September is here, which means Outdoor Activities Season is slipping away, to be replaced by Cozy Afternoons Reading On the Couch Season. Should you, like me, be thrilled by this state of affairs, here’s a roundup of shiny-new paperbacks this month to join you on the couch.
“Marple: Twelve New Mysteries” by various authors (HarperCollins, $18.99). If you like your mysteries short and (relatively) cozy, here’s a treat: A dozen contemporary crime fiction authors take on Agatha Christie’s formidable detective Jane Marple, in stories that take her from her home in the very murder-plagued hamlet of St. Mary Mead to far-flung settings like New York’s Broadway, a cruise to Hong Kong, and an Italian holiday. The authors are a true murderer’s row — including Alyssa Cole, Lucy Foley, Elly Griffiths, Val McDermid, Ruth Ware and more — and I devoured this book like popcorn when it came out last year.
“How Not to Drown in a Glass of Water” by Angie Cruz (Flatiron, $17.99). Cruz, author of the warmhearted “Domenicana,” here tells the story of a middle-aged immigrant from the Dominican Republic who has lost her steady factory job in the economic turmoil of 2009. A Washington Post critic described it as “an engaging read, one that invites the reader to look at the world as 56-year-old Cara does, with a mixture of harsh assessment, surprising naiveté and, ultimately, a deep current of tenderness.”

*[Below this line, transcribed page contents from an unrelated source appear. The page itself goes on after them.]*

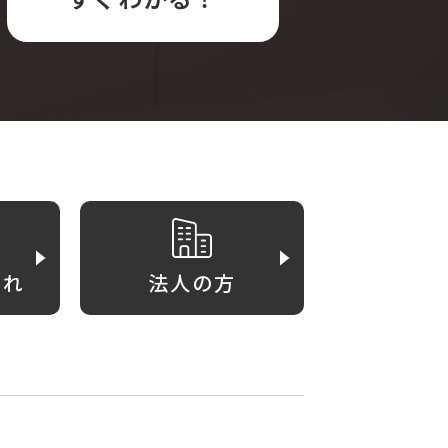
がれ
法人の方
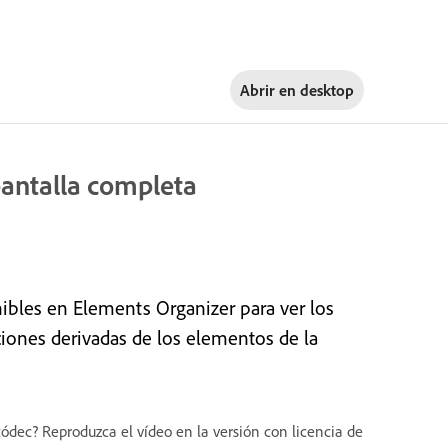
Abrir en
desktop
pantalla completa
ibles en Elements Organizer para ver los
ciones derivadas de los elementos de la
dec? Reproduzca el vídeo en la versión con licencia de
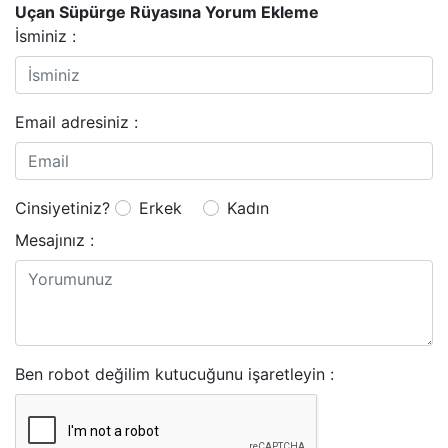
Uçan Süpürge Rüyasına Yorum Ekleme
İsminiz :
Email adresiniz :
Cinsiyetiniz?
Erkek
Kadın
Mesajınız :
Ben robot değilim kutucuğunu işaretleyin :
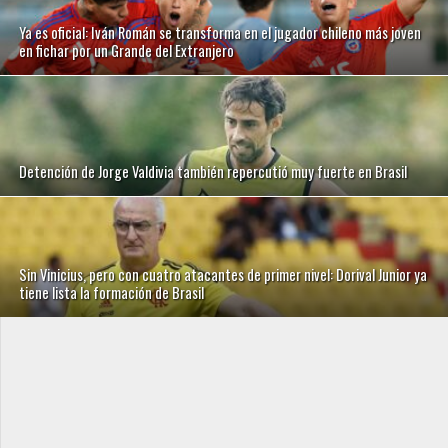
Ya es oficial: Iván Román se transforma en el jugador chileno más joven
en fichar por un Grande del Extranjero
Detención de Jorge Valdivia también repercutió muy fuerte en Brasil
Sin Vinicius, pero con cuatro atacantes de primer nivel: Dorival Junior ya
tiene lista la formación de Brasil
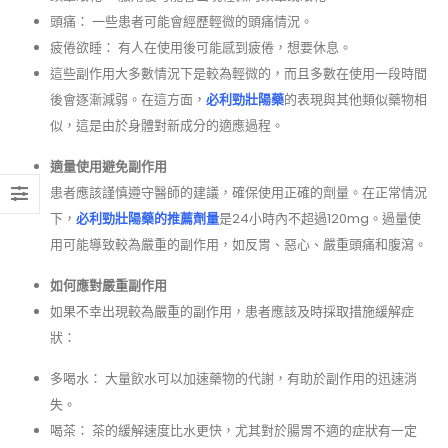
頭痛： 一些患者可能會經歷輕微的頭痛情況。
疲倦欲睡： 有人在使用後可能感到疲倦，想要休息。
這些副作用大多數情況下是較為輕微的，而且多數在使用一段時間
後會逐漸減弱。在這方面，
必利勁壯陽藥
的表現與其他類似藥物相
似，這是由於身體對新成分的適應過程。
適量使用避免副作用
患者應該謹慎遵守醫師的建議，確保使用正確的劑量。在正常情況
下，
必利勁壯陽藥的推薦劑量
是24小時內不超過120mg。過量使
用可能導致較為嚴重的副作用，如反胃、惡心、嚴重頭痛和腹瀉。
如何應對嚴重副作用
如果不幸出現較為嚴重的副作用，患者應該及時採取措施緩解症
狀：
多喝水： 大量飲水可以加速藥物的代謝，有助於副作用的迅速消
失。
喝茶： 茶的緩解速度比水更快，尤其對於腸胃不適的症狀有一定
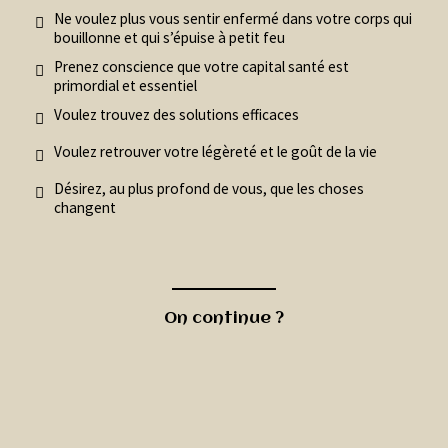
Ne voulez plus vous sentir enfermé dans votre corps qui
bouillonne et qui s’épuise à petit feu
Prenez conscience que votre capital santé est
primordial et essentiel
Voulez trouvez des solutions efficaces
Voulez retrouver votre légèreté et le goût de la vie
Désirez, au plus profond de vous, que les choses
changent
On continue ?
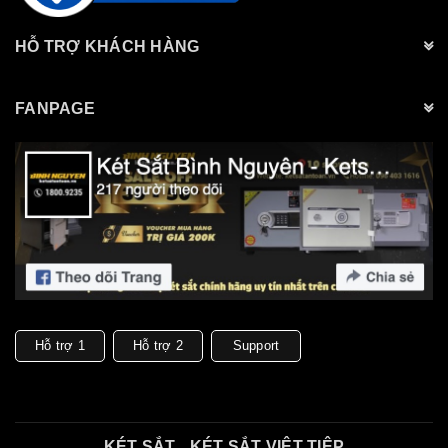
HỖ TRỢ KHÁCH HÀNG
FANPAGE
Hỗ trợ 1
Hỗ trợ 2
Support
KÉT SẮT
KÉT SẮT VIỆT TIỆP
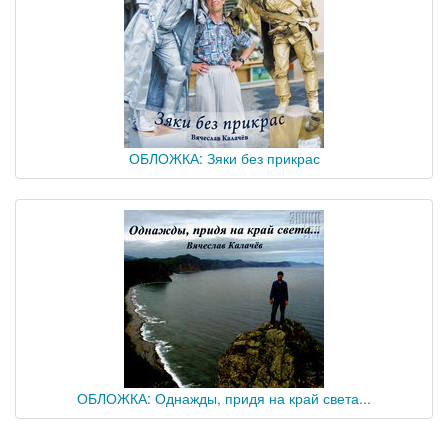
ОБЛОЖКА: Зяки без прикрас
ОБЛОЖКА: Однажды, придя на край света...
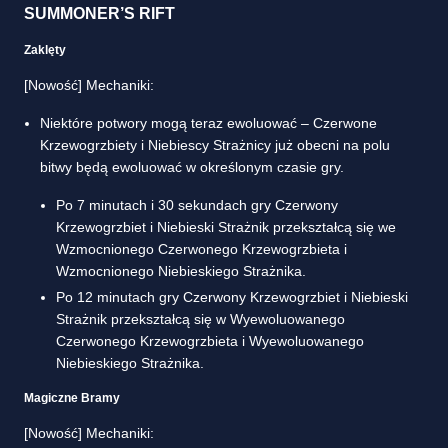
SUMMONER’S RIFT
Zaklęty
[Nowość] Mechaniki:
Niektóre potwory mogą teraz ewoluować – Czerwone
Krzewogrzbiety i Niebiescy Strażnicy już obecni na polu
bitwy będą ewoluować w określonym czasie gry.
Po 7 minutach i 30 sekundach gry Czerwony
Krzewogrzbiet i Niebieski Strażnik przekształcą się we
Wzmocnionego Czerwonego Krzewogrzbieta i
Wzmocnionego Niebieskiego Strażnika.
Po 12 minutach gry Czerwony Krzewogrzbiet i Niebieski
Strażnik przekształcą się w Wyewoluowanego
Czerwonego Krzewogrzbieta i Wyewoluowanego
Niebieskiego Strażnika.
Magiczne Bramy
[Nowość] Mechaniki:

“If I Survive You” by Jonathan Escoffery (Picador, $18). Nominated for numerous literary awards in 2022, Escoffery’s debut is a collection of eight interconnected short stories about a Jamaican family in Florida. An NPR reviewer called it “an extraordinary debut collection, an intensively granular, yet panoramic depiction of what it’s like to try to make it — or not — in this kaleidoscopic madhouse of a country.”